First: yesterday, the books I ordered came in the mail! Happy birthday, me!
Really exciting, though. The super thick Wine Grapes is an exhaustive list of the main commercial grapes in the wine world, compiled by Jancis Robinson MW, Julia Harding MW, and José Vouillamoz. So, pretty much a Pokedex for grapes. There are only a handful of individuals in the world who have been born in a precise generation to be able to understand analogies that bridge wine grapes and Pokemon. Magikarp and Nebbiolo? Eevee and Loire Chenin Blanc?! The possibilities.
The latter book, Grapes & Wines by Oz Clarke and Margaret Rand, is a little bit friendlier in a sense that it reminds me of those small quasi-encyclopedias with pictures that I always used to read as a child. Fantastic, straightforward, and informative book; more than what I thought I would get.

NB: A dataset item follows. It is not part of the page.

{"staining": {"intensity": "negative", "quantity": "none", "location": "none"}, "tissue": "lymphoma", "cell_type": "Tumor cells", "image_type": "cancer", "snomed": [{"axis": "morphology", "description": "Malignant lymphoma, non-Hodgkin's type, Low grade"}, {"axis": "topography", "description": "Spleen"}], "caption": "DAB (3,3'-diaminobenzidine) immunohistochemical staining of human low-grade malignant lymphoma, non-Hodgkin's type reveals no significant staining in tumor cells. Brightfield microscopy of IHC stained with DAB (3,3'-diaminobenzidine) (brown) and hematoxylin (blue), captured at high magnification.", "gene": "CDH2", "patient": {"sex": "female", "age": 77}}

I love wine geeks (like these authors) that seem less snobby than people make them out to be. God knows I would freak out and ask for a picture if I ever see one of these people in public. JANCIS, SIGN MY BOOK! I will yell, while running down the street with a 10-pound book only to realize that it’s not Jancis, it’s just a horrified woman who works at the café down the street.
So WSET Diploma class. Despite being the second week, today was the class we were supposed to have last week, since today’s instructor was in Germany. Which according to him, was very German.
The class mainly involved an introduction to this section of the Diploma (i.e. Section 1 being Units 1 and 2), a revision of tasting technique with 2 whites and two reds, and a very brief discussion on the global market as it pertains to wines (mostly which we will have to research on our own).
It’s a relief to know that my tasting partner for the day was as likeminded as I am, as we had almost identical notes for the first two wines, even though our identifications were completely off (a mere fraction of marks, anyways). We were a little bit more dissimilar in the tasting notes for the reds, but my individual identity guesses were closer than my previous.
It’s also cool getting a feel of everyone’s style of analysis in the class. The one student in the front who’s had only ISG training as opposed to WSET training has different approaches but still manages to reach some conclusions that I might completely miss. The first wine, for example.
I feel weird because I’m having fun. I’m clearly not studying myself to the ground hard enough.